Transcribed page contents:

----

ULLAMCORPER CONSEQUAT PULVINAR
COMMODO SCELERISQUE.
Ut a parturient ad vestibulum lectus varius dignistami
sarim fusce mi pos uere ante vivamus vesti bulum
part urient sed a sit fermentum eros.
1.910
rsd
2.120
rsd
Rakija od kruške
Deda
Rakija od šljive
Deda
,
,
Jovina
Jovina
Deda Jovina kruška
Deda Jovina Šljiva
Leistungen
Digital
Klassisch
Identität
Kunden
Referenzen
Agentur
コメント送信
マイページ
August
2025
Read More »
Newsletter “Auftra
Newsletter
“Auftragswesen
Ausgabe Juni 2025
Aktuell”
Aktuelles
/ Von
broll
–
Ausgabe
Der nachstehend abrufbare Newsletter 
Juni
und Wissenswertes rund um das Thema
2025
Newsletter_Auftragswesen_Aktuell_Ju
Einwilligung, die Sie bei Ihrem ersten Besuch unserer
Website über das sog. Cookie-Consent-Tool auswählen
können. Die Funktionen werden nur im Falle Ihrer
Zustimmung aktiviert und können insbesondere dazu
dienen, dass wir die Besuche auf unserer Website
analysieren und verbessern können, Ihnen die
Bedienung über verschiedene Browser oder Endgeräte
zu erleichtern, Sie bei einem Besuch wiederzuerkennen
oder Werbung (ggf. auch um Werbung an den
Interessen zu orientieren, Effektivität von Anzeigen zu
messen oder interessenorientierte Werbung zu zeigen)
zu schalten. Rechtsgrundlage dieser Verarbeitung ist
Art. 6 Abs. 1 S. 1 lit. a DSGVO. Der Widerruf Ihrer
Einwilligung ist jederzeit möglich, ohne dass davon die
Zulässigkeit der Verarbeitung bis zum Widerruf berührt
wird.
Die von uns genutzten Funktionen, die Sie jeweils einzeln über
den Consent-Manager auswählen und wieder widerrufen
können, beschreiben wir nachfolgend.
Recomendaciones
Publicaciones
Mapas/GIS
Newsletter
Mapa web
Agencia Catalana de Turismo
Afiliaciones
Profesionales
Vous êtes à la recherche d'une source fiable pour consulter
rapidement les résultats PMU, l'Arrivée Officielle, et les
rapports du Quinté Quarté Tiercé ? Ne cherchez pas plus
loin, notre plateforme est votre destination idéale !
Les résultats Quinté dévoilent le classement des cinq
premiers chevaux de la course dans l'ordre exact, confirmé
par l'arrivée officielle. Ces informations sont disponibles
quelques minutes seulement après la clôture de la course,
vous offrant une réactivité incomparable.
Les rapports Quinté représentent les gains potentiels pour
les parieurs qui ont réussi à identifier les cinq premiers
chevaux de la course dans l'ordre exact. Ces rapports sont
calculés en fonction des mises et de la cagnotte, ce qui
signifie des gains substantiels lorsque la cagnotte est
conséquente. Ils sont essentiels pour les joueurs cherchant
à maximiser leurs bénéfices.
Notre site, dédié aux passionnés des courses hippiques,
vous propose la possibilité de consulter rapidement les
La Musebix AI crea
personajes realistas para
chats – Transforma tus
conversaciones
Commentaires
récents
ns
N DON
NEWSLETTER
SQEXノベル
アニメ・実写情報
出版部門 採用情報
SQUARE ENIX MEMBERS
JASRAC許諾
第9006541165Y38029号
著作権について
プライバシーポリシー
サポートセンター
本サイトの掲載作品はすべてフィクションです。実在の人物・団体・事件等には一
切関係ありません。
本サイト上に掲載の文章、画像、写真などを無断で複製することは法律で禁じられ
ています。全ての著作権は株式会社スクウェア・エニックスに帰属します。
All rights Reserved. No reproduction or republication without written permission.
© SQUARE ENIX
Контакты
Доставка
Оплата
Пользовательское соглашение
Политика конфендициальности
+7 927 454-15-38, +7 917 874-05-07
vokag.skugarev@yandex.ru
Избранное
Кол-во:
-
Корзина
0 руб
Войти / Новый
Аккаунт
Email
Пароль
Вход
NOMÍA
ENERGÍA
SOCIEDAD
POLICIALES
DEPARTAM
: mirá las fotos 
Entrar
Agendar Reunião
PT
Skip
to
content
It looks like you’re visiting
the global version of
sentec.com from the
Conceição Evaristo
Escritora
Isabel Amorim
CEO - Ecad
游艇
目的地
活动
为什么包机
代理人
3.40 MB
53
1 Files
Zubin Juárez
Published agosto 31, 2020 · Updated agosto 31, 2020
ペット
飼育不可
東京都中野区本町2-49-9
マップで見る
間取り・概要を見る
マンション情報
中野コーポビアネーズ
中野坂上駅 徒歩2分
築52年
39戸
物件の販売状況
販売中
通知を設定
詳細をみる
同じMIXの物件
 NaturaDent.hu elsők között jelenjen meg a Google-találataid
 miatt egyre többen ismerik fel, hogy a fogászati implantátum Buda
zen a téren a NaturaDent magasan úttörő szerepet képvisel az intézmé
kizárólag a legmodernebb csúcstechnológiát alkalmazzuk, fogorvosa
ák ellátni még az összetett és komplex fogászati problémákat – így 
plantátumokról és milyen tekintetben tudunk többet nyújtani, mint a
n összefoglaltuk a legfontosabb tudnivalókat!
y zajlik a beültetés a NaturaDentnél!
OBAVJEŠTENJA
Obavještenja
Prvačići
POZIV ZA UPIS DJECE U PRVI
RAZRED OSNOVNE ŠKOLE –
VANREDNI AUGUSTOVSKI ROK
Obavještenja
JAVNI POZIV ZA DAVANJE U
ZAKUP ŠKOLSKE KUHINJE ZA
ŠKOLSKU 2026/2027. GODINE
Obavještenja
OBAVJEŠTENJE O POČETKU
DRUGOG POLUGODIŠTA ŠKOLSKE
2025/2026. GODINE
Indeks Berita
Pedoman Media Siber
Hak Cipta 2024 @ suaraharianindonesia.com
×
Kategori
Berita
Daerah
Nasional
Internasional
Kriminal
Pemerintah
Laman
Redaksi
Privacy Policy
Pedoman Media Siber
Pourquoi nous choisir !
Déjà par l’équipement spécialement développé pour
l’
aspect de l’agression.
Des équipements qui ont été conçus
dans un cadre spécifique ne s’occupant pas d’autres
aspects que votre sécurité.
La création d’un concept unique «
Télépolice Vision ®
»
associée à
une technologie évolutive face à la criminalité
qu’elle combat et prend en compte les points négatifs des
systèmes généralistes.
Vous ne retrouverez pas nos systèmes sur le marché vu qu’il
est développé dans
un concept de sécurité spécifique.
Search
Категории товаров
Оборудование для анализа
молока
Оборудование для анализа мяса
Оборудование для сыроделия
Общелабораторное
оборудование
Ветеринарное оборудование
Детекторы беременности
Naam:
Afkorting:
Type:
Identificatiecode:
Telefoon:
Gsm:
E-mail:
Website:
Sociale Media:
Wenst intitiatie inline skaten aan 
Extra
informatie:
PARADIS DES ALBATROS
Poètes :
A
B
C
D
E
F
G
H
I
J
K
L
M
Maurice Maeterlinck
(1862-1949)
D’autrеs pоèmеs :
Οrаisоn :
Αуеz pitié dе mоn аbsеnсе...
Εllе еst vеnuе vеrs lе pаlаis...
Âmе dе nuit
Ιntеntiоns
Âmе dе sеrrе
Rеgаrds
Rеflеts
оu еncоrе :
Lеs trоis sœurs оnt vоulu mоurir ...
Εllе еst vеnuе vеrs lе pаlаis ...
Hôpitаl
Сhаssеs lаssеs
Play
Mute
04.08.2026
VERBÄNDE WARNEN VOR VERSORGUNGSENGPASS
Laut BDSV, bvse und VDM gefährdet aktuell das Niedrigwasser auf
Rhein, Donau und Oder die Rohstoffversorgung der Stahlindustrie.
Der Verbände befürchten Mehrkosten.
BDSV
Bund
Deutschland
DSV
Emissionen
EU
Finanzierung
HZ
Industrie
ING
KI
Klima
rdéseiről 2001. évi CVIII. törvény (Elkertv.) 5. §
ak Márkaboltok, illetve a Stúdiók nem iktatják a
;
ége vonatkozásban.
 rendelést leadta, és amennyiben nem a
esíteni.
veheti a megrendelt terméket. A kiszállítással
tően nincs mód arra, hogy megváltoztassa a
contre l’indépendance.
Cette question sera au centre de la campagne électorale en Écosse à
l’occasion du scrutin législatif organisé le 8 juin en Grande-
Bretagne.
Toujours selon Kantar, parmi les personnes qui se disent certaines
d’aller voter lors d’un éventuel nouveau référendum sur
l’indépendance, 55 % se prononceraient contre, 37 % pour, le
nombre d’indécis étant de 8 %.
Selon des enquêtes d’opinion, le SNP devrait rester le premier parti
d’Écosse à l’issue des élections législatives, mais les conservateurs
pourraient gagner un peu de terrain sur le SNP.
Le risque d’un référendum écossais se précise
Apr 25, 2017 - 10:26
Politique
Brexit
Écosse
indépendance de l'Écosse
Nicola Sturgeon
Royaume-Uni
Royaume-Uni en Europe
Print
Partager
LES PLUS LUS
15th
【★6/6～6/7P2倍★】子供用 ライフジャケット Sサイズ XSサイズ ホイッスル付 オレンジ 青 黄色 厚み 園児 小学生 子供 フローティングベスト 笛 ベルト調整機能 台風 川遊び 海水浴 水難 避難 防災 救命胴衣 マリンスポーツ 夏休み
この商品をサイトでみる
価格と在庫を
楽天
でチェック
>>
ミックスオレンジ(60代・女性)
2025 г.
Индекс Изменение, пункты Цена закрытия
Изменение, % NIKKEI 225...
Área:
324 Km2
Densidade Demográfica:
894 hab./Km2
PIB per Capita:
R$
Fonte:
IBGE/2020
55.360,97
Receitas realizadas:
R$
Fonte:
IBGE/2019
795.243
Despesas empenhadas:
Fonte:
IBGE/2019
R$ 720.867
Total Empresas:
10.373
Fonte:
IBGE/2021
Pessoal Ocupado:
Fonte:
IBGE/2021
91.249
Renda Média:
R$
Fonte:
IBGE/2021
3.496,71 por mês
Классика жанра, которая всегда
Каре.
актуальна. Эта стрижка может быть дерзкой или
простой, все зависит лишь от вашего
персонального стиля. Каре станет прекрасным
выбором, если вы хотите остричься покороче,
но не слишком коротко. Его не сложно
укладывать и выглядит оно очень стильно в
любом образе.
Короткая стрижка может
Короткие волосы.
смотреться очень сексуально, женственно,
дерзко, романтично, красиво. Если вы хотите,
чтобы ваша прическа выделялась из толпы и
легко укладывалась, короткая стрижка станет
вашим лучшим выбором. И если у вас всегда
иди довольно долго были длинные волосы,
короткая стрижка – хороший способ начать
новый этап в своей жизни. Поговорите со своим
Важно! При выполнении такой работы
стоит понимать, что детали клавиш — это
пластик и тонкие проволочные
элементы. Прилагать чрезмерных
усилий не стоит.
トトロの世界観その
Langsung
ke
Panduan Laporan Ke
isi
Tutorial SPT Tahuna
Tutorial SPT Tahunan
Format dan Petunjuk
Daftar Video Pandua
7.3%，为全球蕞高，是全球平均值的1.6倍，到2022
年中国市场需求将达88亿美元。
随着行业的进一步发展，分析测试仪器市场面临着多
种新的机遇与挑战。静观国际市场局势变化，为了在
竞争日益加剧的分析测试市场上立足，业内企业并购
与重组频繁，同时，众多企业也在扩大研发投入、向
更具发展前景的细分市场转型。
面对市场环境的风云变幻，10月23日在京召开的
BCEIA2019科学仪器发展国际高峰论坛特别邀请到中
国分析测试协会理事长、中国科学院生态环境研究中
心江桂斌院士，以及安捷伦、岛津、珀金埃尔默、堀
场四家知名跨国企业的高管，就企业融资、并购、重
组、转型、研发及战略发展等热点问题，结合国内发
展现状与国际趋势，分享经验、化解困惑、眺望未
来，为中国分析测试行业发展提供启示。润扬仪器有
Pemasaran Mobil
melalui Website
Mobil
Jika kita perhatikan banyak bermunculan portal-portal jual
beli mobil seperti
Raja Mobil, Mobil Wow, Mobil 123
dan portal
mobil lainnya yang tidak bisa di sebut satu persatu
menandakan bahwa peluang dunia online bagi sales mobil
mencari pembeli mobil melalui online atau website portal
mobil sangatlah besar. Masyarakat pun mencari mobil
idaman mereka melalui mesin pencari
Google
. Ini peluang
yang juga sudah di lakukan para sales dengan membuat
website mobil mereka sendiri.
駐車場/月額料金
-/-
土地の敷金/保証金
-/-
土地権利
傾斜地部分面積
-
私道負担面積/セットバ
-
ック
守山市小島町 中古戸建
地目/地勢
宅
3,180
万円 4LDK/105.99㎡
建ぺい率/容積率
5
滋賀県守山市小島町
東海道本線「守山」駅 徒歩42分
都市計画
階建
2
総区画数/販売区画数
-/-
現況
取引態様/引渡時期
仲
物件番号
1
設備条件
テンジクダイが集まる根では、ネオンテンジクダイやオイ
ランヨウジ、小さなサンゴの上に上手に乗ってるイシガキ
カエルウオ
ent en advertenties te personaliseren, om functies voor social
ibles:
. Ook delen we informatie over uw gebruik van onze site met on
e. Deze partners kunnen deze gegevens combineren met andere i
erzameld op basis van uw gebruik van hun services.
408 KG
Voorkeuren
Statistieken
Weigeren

----

WHAT TO WORK ON —
Pick out every line in the data above that contains the word "melalui", matching its case exactly.

ANSWER SPACE —
melalui Website
mencari pembeli mobil melalui online atau website portal
idaman mereka melalui mesin pencari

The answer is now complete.